§ **Directions for this task**:
Look for "valor" in the material below and show each line that contains it.

§ **Data to examine**:

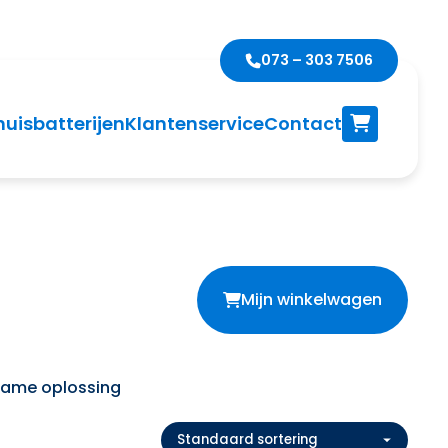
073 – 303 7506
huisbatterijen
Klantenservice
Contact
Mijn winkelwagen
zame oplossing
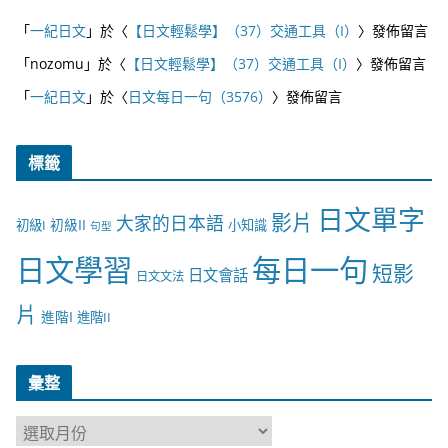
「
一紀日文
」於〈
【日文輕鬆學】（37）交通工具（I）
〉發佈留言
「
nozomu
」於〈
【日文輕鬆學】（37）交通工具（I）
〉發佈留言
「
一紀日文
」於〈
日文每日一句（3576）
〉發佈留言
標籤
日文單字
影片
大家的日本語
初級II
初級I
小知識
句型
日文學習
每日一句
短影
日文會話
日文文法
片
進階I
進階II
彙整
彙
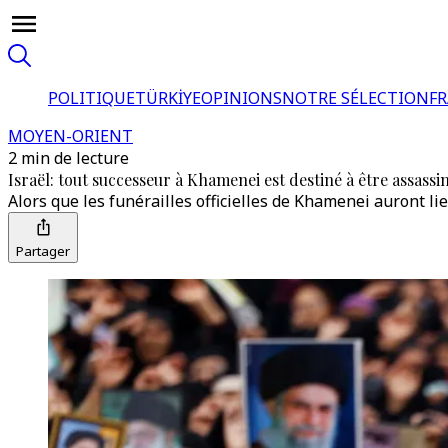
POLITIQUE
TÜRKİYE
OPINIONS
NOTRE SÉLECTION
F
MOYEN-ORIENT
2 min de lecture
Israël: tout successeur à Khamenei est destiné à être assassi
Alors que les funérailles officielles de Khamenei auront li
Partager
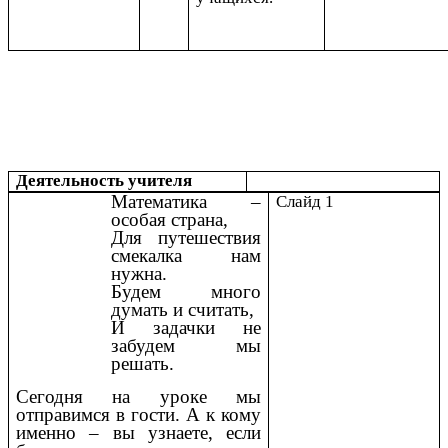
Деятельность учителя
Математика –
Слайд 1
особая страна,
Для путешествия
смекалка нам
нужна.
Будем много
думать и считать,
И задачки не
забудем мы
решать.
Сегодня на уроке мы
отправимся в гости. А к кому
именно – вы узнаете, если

* * *

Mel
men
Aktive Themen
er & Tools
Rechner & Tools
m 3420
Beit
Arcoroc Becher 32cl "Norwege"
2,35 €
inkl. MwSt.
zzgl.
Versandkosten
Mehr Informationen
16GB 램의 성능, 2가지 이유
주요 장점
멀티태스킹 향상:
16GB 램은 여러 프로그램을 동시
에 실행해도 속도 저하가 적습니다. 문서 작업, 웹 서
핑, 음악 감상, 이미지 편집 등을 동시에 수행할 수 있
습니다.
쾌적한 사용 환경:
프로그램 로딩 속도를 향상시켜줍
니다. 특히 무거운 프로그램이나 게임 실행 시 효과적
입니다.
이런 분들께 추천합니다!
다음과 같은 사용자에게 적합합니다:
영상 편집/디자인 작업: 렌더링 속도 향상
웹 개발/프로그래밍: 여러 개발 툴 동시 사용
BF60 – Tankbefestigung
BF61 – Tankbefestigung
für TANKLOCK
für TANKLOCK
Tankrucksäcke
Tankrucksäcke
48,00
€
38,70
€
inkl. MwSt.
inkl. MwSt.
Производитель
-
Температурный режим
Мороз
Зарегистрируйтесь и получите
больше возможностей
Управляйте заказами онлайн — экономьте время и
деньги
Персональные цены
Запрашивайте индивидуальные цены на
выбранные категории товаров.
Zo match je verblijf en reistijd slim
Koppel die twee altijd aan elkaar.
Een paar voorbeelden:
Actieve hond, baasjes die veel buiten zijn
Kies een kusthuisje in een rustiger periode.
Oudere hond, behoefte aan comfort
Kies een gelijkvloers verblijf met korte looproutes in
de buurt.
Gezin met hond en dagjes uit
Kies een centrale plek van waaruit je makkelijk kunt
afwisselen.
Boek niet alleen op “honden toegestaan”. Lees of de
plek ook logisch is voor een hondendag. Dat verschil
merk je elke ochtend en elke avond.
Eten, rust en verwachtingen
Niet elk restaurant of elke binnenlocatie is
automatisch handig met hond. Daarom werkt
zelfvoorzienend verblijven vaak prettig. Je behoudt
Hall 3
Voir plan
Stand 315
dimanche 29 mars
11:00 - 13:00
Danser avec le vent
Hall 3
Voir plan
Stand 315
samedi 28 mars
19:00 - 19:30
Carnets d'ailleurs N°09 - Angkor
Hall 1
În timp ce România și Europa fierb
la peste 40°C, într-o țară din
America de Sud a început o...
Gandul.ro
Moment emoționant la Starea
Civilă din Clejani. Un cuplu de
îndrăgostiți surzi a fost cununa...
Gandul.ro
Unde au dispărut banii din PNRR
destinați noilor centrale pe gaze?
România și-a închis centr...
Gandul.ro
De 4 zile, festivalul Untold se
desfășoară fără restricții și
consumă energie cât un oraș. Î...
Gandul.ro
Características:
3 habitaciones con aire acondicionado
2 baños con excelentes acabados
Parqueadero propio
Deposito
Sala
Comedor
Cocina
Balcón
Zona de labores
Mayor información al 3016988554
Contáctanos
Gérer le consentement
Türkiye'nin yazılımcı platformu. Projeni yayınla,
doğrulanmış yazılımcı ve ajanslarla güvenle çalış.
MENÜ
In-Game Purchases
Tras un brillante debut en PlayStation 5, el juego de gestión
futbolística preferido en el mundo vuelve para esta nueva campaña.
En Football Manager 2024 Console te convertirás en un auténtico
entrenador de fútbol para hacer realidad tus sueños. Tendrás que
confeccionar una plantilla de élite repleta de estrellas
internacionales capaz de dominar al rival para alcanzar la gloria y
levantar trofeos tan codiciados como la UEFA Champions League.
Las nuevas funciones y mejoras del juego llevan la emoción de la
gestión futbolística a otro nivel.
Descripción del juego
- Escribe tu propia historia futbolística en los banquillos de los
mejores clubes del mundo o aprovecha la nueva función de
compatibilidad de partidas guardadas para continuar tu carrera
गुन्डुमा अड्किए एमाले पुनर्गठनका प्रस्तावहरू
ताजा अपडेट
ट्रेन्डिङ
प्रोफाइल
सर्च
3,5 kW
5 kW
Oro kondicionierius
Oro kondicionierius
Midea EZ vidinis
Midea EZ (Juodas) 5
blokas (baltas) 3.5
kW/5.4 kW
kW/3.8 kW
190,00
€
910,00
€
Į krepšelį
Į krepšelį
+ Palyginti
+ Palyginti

--

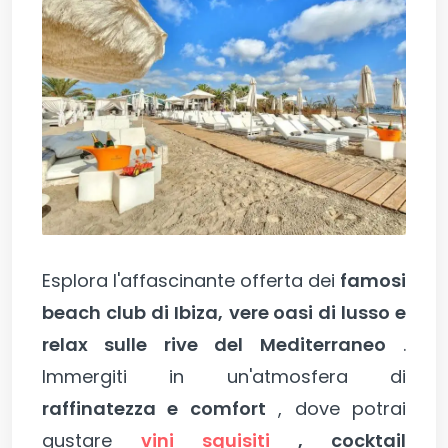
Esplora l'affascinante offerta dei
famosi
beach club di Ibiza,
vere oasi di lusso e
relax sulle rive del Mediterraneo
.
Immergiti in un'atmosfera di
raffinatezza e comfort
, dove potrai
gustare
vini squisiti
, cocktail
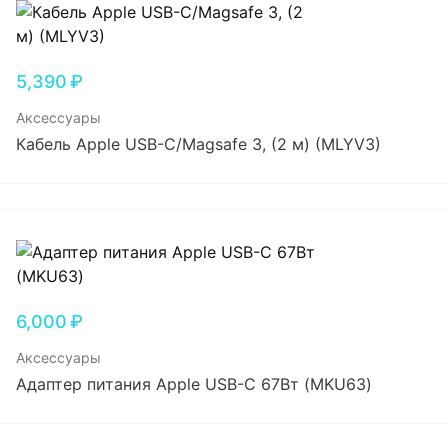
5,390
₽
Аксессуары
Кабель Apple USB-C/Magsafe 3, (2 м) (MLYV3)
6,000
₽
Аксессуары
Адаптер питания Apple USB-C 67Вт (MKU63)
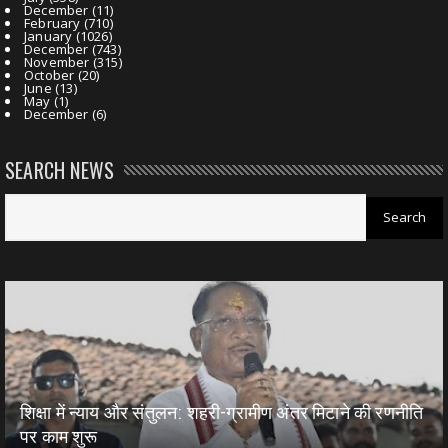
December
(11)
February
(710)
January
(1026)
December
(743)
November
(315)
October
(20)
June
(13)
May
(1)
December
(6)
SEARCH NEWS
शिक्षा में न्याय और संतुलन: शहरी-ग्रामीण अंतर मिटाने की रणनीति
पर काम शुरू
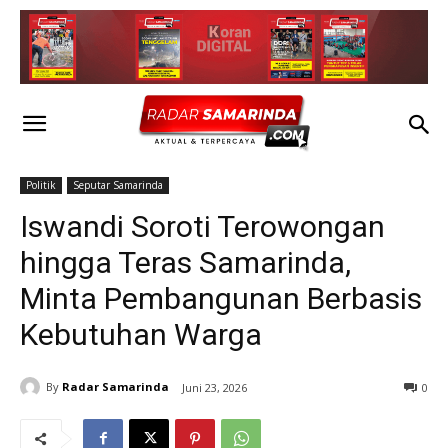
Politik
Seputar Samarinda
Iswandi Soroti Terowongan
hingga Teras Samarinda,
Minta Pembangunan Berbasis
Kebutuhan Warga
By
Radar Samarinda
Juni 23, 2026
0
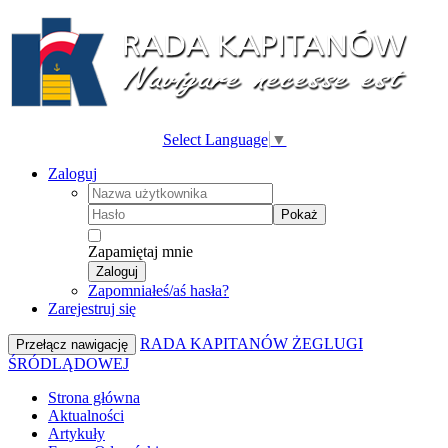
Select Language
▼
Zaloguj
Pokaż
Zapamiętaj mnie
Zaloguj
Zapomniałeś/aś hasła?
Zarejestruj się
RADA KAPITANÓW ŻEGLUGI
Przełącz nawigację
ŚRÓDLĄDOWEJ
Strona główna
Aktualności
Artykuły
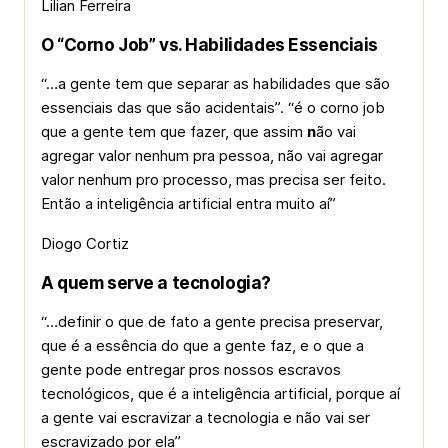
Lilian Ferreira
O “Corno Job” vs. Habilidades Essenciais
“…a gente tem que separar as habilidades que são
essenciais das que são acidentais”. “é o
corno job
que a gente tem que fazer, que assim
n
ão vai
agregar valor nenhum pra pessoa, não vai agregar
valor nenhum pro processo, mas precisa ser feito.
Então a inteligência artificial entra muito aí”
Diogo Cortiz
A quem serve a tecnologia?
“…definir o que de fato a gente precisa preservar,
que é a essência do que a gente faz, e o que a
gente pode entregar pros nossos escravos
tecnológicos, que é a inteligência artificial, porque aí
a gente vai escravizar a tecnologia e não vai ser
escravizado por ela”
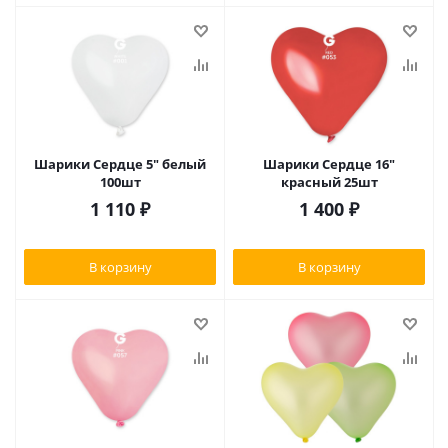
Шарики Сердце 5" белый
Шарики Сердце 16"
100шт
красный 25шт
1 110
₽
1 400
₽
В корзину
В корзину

§ **Result for this exercise**:
agregar valor nenhum pra pessoa, não vai agregar
valor nenhum pro processo, mas precisa ser feito.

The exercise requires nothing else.